* **ТЕКСТ ДЛЯ РАЗБОРА**
::::

Журнал современной израильской литературы на русском языке Издаётся с 1999 года
newjj
Роман Кацман

Иерусалимский калейдоскоп Некода Зингера

Некод Зингер "Синдром Нотр-Дам". Иерусалим: "Двоеточие", 2022
Роман Кацман
Родился в Житомире (Украина) в 1969 году. Профессор Бар-Иланского университета, автор книг и статей о русско-израильской и ивритской литературе. В Израиле с 1990 года (Гиват Шмуэль)

Роман «Синдром Нотр-Дам» Некода Зингера – один из наиболее самобытных в сегодняшней русско-израильской литературе. Его события происходят в начале 60-х годов в Иерусалиме, половина которого оккупирована Иорданией. В оставшейся свободной части, в странноприимном доме монастыря Нотр-Дам, расположенного против Новых ворот Старого города, живут бездомные, чудаки и студенты, попавшие сюда из разных концов света, пережившие мировые и израильские войны, пережившие Шоа. Они пытаются заново собрать свою жизнь по кусочкам. Один из них, главный герой романа, одетый в гимнастерку, называемый Блондином и имеющий удостоверение личности на имя Йонатан Раз, человек-тайна (раз – тайна, на иврите), не помнит, кто он. В нем словно живет множество личностей, выходцев из разных стран и говорящих на разных языках. Он, как и все в Иерусалиме, пишет, то есть пишет литературу, и фрагменты его письма составляют костяк романа, каковой костяк обрастает многочисленными историями других людей, полными приключений, грустных и смешных, иногда переходящих в фарс. Осью сюжета становится ожидание Разом таинственной незнакомки, нафантазированной им еще в детстве. Ее появление в финале романа кладет конец его письму.

::::

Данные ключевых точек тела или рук

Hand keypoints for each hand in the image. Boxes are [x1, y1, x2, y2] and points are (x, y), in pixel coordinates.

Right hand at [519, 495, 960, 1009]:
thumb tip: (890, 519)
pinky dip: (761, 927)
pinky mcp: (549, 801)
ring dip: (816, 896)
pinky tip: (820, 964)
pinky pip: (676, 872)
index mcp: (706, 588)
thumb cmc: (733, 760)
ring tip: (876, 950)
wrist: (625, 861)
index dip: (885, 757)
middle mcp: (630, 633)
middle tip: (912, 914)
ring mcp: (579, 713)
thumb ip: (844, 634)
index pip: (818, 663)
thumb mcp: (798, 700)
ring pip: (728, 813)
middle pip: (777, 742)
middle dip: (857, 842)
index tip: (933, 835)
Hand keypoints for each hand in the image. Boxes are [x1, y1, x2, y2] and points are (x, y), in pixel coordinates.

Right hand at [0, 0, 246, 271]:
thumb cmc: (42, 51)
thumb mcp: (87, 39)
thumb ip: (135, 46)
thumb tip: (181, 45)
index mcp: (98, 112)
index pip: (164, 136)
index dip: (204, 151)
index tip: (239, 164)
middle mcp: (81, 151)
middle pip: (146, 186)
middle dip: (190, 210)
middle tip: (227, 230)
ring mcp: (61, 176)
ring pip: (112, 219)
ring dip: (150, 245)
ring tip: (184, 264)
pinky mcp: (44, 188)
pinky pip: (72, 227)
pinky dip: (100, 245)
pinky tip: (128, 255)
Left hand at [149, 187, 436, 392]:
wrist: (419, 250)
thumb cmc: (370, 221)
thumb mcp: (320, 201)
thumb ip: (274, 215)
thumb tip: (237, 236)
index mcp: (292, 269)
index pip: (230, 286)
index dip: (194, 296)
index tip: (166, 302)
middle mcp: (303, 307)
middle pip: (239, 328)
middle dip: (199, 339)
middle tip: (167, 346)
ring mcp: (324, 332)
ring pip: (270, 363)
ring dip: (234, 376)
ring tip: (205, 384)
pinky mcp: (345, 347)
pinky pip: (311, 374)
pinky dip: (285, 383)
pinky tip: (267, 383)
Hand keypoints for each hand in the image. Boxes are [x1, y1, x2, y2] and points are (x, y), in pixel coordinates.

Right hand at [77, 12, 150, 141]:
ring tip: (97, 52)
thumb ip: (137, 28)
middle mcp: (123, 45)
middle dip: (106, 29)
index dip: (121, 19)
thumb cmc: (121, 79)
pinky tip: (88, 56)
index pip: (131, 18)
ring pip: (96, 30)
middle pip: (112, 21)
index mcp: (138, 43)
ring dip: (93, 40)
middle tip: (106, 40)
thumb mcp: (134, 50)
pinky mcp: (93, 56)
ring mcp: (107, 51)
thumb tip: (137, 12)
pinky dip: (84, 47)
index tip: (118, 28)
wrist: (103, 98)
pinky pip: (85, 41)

::::

* **ЗАДАНИЕ К ВЫПОЛНЕНИЮ**
Отредактируйте фрагмент рецензии между «Иерусалимский калейдоскоп Некода» и «года (Гиват Шмуэль)» включительно, поставив «Одессе» вместо «Житомире».

* **РЕШЕНИЕ**
Иерусалимский калейдоскоп Некода Зингера

Некод Зингер "Синдром Нотр-Дам". Иерусалим: "Двоеточие", 2022
Роман Кацман
Родился в Одессе (Украина) в 1969 году. Профессор Бар-Иланского университета, автор книг и статей о русско-израильской и ивритской литературе. В Израиле с 1990 года (Гиват Шмуэль)